-------- DATA

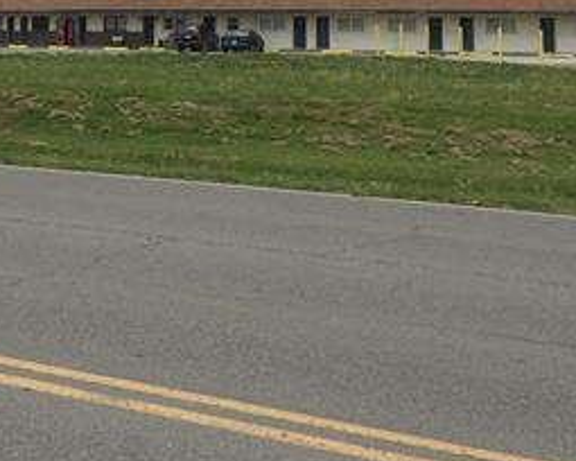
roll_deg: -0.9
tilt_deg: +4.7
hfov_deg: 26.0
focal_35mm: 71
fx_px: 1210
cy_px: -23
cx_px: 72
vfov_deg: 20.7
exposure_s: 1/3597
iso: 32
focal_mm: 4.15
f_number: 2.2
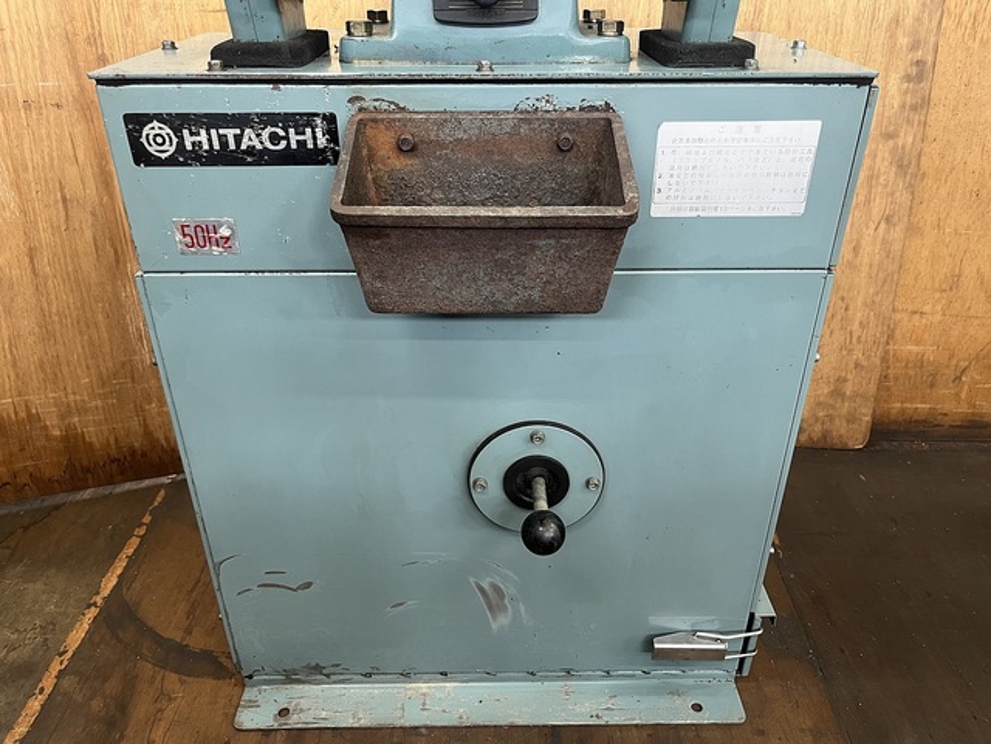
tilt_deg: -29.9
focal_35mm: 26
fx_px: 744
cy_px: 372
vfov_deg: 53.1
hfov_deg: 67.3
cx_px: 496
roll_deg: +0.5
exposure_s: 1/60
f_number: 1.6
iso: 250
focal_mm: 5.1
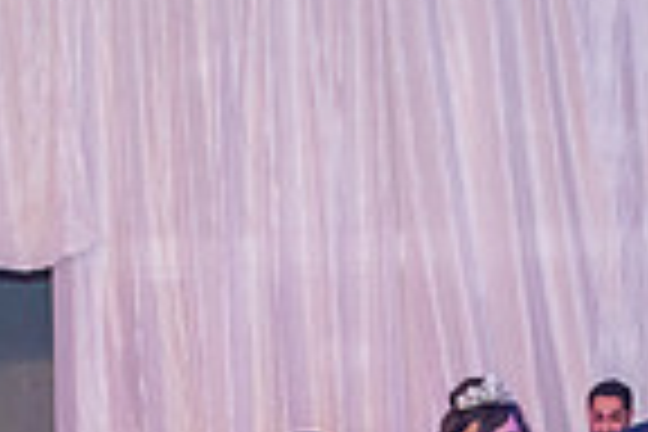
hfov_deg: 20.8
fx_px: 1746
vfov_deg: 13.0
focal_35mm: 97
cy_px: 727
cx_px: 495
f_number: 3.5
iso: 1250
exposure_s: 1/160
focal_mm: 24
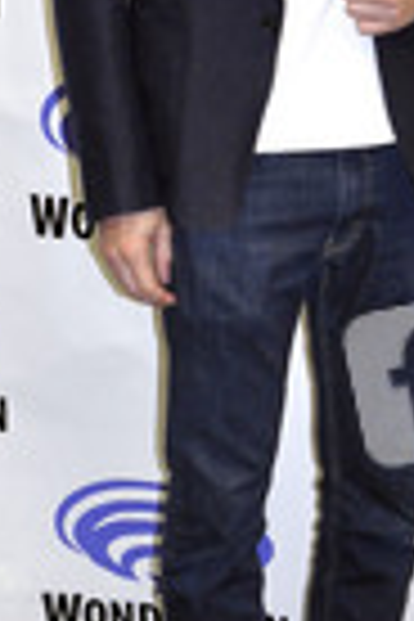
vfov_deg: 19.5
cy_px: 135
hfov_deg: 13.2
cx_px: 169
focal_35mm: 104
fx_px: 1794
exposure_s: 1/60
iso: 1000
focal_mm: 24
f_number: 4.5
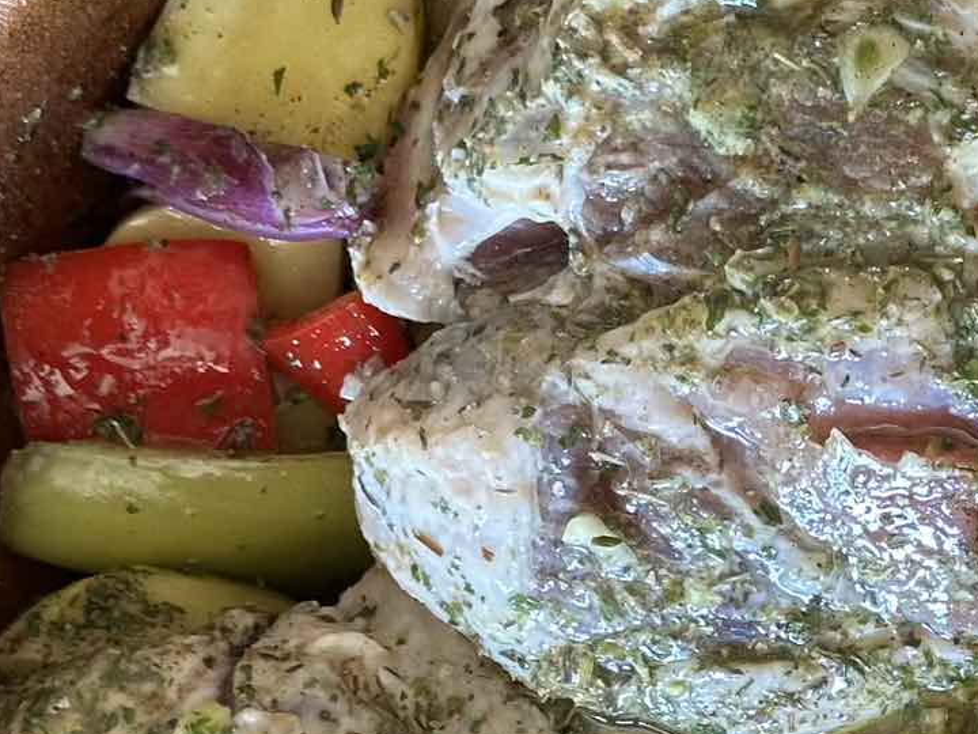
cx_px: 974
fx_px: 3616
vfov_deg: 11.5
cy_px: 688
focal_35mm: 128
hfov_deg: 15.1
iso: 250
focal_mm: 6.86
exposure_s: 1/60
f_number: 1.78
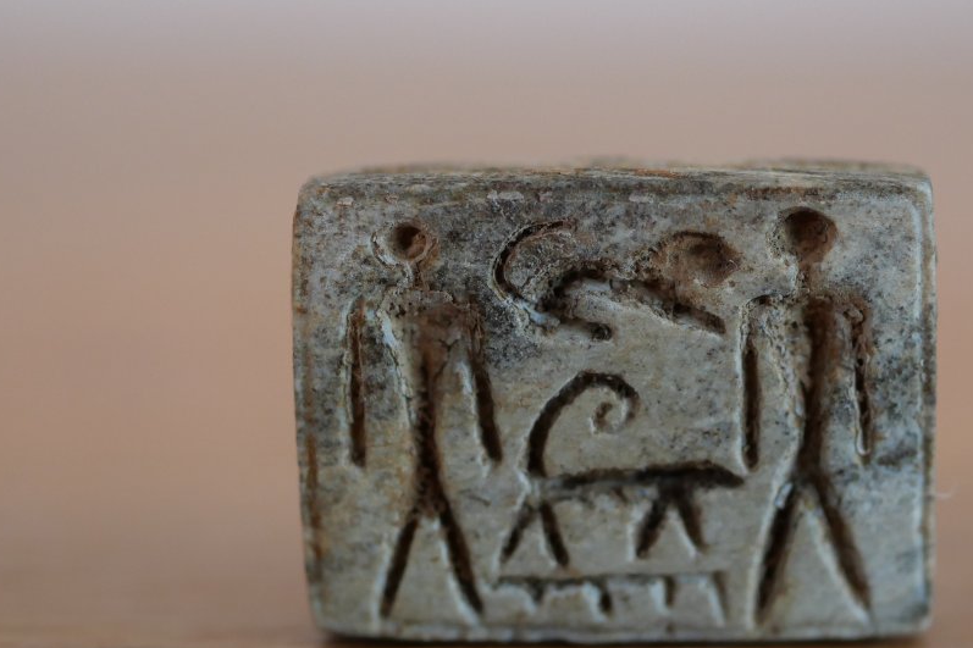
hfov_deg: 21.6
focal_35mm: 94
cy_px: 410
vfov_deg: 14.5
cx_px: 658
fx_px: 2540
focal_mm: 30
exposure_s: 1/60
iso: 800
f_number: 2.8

----------------
-------- DATA

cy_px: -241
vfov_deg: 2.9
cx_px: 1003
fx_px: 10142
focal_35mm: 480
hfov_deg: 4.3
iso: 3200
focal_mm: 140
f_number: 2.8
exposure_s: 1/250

----------------

JOB ITEM →
A clean copy is needed of the lines in the listing above from the one with "fx_px: 1210" through the one with "fx_px: 1794", exact in every word and free of pictures.

RESULT OF THE TASK →
fx_px: 1210
cy_px: -23
cx_px: 72
vfov_deg: 20.7
exposure_s: 1/3597
iso: 32
focal_mm: 4.15
f_number: 2.2
tilt_deg: -29.9
focal_35mm: 26
fx_px: 744
cy_px: 372
vfov_deg: 53.1
hfov_deg: 67.3
cx_px: 496
roll_deg: +0.5
exposure_s: 1/60
f_number: 1.6
iso: 250
focal_mm: 5.1
hfov_deg: 20.8
fx_px: 1746
vfov_deg: 13.0
focal_35mm: 97
cy_px: 727
cx_px: 495
f_number: 3.5
iso: 1250
exposure_s: 1/160
focal_mm: 24
vfov_deg: 19.5
cy_px: 135
hfov_deg: 13.2
cx_px: 169
focal_35mm: 104
fx_px: 1794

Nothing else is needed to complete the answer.